(EXTRACTED MATERIAL Opens)
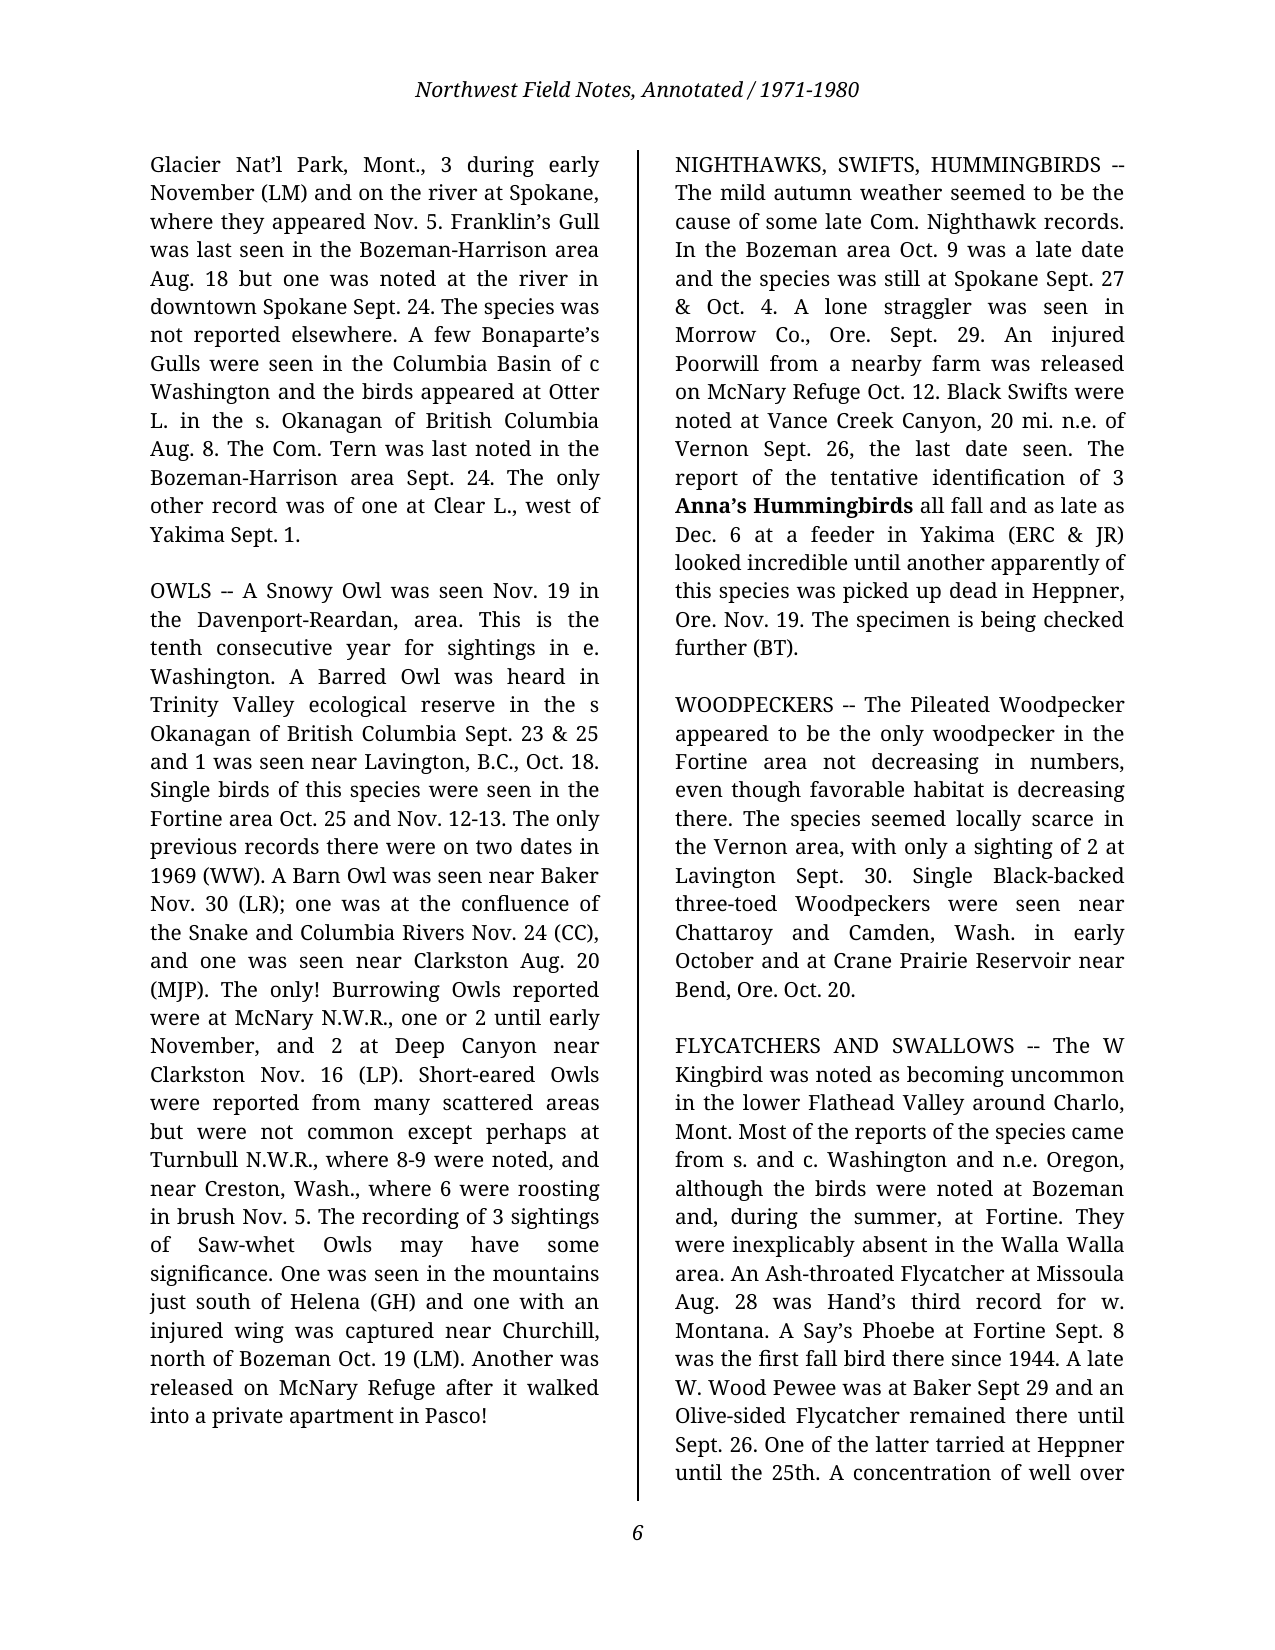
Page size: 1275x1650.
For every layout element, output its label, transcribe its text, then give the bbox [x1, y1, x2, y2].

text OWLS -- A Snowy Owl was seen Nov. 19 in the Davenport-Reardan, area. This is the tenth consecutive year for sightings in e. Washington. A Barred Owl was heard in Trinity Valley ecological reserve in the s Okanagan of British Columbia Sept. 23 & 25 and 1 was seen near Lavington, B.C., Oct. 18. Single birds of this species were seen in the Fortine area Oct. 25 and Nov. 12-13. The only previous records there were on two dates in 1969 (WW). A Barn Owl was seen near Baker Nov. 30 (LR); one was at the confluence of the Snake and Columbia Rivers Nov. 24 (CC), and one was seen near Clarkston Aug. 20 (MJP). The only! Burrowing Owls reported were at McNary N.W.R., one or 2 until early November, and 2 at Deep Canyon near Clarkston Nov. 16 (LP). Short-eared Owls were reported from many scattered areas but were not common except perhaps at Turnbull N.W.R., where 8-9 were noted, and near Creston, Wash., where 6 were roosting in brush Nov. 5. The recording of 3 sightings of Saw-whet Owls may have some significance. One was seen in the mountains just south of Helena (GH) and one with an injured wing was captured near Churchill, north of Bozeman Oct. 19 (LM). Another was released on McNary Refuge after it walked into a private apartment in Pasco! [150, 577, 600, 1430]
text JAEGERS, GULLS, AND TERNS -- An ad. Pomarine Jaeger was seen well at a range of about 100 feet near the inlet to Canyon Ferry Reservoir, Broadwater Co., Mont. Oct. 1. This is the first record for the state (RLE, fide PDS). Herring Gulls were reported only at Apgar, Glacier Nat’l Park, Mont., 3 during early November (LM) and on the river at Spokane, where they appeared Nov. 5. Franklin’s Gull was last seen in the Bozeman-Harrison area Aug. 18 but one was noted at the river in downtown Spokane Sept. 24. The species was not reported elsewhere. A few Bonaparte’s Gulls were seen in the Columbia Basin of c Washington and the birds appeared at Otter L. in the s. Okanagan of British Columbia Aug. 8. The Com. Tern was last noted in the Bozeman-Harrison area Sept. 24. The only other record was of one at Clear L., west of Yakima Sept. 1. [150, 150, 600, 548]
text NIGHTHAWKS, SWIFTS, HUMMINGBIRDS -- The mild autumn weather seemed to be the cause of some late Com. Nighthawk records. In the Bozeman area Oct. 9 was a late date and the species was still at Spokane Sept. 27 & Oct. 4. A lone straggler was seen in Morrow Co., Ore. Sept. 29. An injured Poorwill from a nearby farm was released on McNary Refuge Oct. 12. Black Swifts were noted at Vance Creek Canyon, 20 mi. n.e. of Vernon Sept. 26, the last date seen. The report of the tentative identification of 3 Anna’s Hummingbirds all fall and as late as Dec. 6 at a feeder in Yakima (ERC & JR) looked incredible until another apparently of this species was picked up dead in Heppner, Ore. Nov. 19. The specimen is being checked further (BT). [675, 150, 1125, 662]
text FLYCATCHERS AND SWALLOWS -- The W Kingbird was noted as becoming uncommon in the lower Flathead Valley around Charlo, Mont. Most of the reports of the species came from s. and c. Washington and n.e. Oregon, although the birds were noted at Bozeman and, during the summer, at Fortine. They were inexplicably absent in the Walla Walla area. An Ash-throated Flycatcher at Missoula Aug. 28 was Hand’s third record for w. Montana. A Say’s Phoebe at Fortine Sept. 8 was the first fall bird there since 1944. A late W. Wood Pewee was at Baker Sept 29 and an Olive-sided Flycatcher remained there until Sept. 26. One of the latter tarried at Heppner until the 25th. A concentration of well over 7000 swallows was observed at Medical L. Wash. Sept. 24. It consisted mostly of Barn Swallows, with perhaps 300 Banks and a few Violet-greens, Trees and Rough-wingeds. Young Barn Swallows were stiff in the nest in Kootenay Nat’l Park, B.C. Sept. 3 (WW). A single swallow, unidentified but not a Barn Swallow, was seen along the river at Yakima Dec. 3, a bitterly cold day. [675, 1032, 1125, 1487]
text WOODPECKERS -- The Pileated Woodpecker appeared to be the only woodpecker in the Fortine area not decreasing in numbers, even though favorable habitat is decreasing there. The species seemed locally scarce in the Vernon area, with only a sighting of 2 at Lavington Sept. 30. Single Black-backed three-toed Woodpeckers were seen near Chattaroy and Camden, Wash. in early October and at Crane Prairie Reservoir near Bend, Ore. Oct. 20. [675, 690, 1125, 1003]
(EXTRACTED MATERIAL Closes)
(EXTRACTED MATERIAL Opens)
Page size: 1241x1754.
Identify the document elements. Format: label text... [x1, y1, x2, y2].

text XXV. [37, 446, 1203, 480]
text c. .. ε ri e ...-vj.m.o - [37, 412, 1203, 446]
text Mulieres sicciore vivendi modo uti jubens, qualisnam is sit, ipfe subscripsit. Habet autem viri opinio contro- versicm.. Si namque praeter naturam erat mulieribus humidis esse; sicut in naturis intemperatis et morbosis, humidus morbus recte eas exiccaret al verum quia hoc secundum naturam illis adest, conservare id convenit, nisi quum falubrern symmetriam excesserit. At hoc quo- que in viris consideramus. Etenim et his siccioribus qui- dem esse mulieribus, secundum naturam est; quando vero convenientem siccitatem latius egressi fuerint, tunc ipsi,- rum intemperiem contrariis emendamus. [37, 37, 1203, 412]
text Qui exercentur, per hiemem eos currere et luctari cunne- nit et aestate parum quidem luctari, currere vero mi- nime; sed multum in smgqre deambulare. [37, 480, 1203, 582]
(EXTRACTED MATERIAL Closes)
YOUR ASSIGNMENT —
Check each line in the records above for the word "Reservoir". Return those that have it.

YOUR RESPONSE —
text JAEGERS, GULLS, AND TERNS -- An ad. Pomarine Jaeger was seen well at a range of about 100 feet near the inlet to Canyon Ferry Reservoir, Broadwater Co., Mont. Oct. 1. This is the first record for the state (RLE, fide PDS). Herring Gulls were reported only at Apgar, Glacier Nat’l Park, Mont., 3 during early November (LM) and on the river at Spokane, where they appeared Nov. 5. Franklin’s Gull was last seen in the Bozeman-Harrison area Aug. 18 but one was noted at the river in downtown Spokane Sept. 24. The species was not reported elsewhere. A few Bonaparte’s Gulls were seen in the Columbia Basin of c Washington and the birds appeared at Otter L. in the s. Okanagan of British Columbia Aug. 8. The Com. Tern was last noted in the Bozeman-Harrison area Sept. 24. The only other record was of one at Clear L., west of Yakima Sept. 1. [150, 150, 600, 548]
text WOODPECKERS -- The Pileated Woodpecker appeared to be the only woodpecker in the Fortine area not decreasing in numbers, even though favorable habitat is decreasing there. The species seemed locally scarce in the Vernon area, with only a sighting of 2 at Lavington Sept. 30. Single Black-backed three-toed Woodpeckers were seen near Chattaroy and Camden, Wash. in early October and at Crane Prairie Reservoir near Bend, Ore. Oct. 20. [675, 690, 1125, 1003]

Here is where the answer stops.